My STEM Story: Scaling STEM Motivation Through Digital Storytelling and Near Peer Relationships
Description
This project will advance efforts of the Innovative Technology Experiences for Students and Teachers (ITEST) program to better understand and promote practices that increase student motivations and capacities to pursue careers in fields of science, technology, engineering, or mathematics (STEM) by developing and testing a novel approach to near-peer mentoring. High school students will use videography to capture their conversations with undergraduate students about their academic struggles and successes in science. The goal is for the digital storytelling videos to bring to life the experiences students from underrepresented groups have in their pursuit of careers in STEM fields. The project is based on the premise that interactions between undergraduate students and high school proteges having similar backgrounds and social experiences have potential to benefit both students in the near peer mentoring relationship as well other high school students who view the videos within teacher-guided settings. The digital storytelling approach is expected to promote positive attitudes toward science, interests in science disciplines, and intentions to pursue education pathways to science-related careers. In particular, it is anticipated that the approach will contribute to broadening the participation of students from groups historically underrepresented in STEM-related education pathways and career domains. The project will examine the extent to which the planned creative and reflective video experiences generate interests in pathways to STEM careers more effectively than traditional, academically focused approaches. It is hypothesized that the digital storytelling videos highlighting core themes such as overcoming personal struggles and institutional barriers, learning from mistakes, dispelling misconceptions about scientists and science careers, and the reality of being a young person of color interested in science, can effectively promote positive attitudes toward science and intentions to pursue STEM-related careers.

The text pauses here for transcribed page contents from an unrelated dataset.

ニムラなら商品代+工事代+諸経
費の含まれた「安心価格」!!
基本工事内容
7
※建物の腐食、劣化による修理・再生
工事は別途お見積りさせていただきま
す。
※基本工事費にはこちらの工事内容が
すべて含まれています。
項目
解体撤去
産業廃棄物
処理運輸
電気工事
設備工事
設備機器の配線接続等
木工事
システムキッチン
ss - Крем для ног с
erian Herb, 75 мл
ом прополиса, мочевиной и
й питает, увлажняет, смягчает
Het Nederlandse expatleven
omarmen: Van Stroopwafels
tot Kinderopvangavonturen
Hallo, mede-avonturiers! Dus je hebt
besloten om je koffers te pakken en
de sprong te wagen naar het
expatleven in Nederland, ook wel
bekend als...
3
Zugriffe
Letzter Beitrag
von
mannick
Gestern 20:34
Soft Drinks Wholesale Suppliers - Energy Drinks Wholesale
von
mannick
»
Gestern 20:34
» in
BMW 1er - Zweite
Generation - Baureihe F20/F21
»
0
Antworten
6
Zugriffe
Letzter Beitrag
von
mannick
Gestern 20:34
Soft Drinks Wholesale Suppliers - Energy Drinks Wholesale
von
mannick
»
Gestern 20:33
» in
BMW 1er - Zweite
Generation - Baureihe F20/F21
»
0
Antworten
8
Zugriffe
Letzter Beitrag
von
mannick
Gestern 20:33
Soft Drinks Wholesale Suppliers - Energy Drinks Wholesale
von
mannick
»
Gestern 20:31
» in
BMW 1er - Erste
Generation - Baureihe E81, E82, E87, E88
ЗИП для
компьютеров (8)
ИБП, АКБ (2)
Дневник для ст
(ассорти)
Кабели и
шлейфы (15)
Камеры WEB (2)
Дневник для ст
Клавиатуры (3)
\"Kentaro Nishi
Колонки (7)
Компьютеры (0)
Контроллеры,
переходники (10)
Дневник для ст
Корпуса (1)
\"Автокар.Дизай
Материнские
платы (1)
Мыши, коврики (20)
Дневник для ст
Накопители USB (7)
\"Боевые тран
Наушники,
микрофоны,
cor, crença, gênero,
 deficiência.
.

This project is guided by four research questions: (1) For high school proteges co-constructing digital storytelling videos, does the project intervention influence students' possible future selves as well as the proximal outcomes of: (a) Positive attitudes toward science, (b) Greater interest in science, and (c) Greater intentions to pursue science pathways? (2) In a broader sample of high school students in science classrooms, does the project intervention succeed in influencing students' possible future selves and subsequent proximal outcomes? (3) What are the themes-both predicted and unanticipated-that are portrayed in the digital storytelling videos? What are the key elements that students find personally meaningful or memorable? (4) Do the intervention effects vary as a function of level of viewer engagement with the digital storytelling videos, specific themes portrayed in the videos, and/or individual student-level characteristics? And (5) Is the intervention feasible and usable in schools? Does it show promise for scaling? The project will begin with intervention design and recruitment of students and teachers, followed by a feasibility pilot test using a mixed-methods case study. An efficacy field test will then be conducted using a small-scale group-randomized design, with schools randomized into one of three conditions: full intervention, partial intervention without live video-chat, and partial intervention with informational videos rather than digital storytelling videos produced by participating students. Outcome measures will be administered before the intervention, immediately after the intervention, and six months after the intervention.
This award reflects NSF's statutory mission and has been deemed worthy of support through evaluation using the Foundation's intellectual merit and broader impacts review criteria.